Retype, word for word, every line from the one holding "1. $63.63 sixty-three" through the one holding "13. $7.10 What" in the entries below, both included, and only those lines.
══ THE DATA
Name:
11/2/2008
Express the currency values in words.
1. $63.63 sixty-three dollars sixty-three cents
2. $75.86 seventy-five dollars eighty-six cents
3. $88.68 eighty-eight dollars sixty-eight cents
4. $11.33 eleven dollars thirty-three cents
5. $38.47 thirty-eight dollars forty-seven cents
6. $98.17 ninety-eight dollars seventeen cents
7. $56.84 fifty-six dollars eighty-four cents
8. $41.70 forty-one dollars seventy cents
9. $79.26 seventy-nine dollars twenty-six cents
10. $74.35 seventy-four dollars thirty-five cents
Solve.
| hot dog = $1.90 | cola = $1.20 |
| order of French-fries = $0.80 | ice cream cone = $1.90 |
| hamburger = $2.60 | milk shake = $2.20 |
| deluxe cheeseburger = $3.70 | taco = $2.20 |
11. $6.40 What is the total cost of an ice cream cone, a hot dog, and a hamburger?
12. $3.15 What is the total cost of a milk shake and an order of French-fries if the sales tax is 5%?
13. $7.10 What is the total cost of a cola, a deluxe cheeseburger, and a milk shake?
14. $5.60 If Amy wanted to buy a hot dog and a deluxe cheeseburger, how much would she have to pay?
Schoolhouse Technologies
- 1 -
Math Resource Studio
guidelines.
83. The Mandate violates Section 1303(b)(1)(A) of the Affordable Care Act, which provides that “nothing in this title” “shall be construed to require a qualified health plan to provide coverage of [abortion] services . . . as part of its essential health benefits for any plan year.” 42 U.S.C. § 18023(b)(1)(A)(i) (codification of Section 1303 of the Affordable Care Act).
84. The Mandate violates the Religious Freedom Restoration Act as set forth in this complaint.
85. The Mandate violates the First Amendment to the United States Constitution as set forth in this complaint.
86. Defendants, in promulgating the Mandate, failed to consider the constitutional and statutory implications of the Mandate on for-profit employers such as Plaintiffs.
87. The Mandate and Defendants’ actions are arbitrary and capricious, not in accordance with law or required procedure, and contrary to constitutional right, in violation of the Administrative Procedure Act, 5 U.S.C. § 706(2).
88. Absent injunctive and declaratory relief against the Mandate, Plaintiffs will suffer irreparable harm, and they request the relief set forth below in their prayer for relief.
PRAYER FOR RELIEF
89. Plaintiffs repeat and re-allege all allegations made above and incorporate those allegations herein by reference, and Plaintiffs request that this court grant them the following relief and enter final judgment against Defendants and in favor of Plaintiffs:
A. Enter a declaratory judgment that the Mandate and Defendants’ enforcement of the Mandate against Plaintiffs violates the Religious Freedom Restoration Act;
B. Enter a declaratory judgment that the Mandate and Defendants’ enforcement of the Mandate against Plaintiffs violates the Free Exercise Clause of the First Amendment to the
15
════
SOLUTION TO THIS TASK
1. $63.63 sixty-three dollars sixty-three cents
2. $75.86 seventy-five dollars eighty-six cents
3. $88.68 eighty-eight dollars sixty-eight cents
4. $11.33 eleven dollars thirty-three cents
5. $38.47 thirty-eight dollars forty-seven cents
6. $98.17 ninety-eight dollars seventeen cents
7. $56.84 fifty-six dollars eighty-four cents
8. $41.70 forty-one dollars seventy cents
9. $79.26 seventy-nine dollars twenty-six cents
10. $74.35 seventy-four dollars thirty-five cents
Solve.
| hot dog = $1.90 | cola = $1.20 |
| order of French-fries = $0.80 | ice cream cone = $1.90 |
| hamburger = $2.60 | milk shake = $2.20 |
| deluxe cheeseburger = $3.70 | taco = $2.20 |
11. $6.40 What is the total cost of an ice cream cone, a hot dog, and a hamburger?
12. $3.15 What is the total cost of a milk shake and an order of French-fries if the sales tax is 5%?
13. $7.10 What is the total cost of a cola, a deluxe cheeseburger, and a milk shake?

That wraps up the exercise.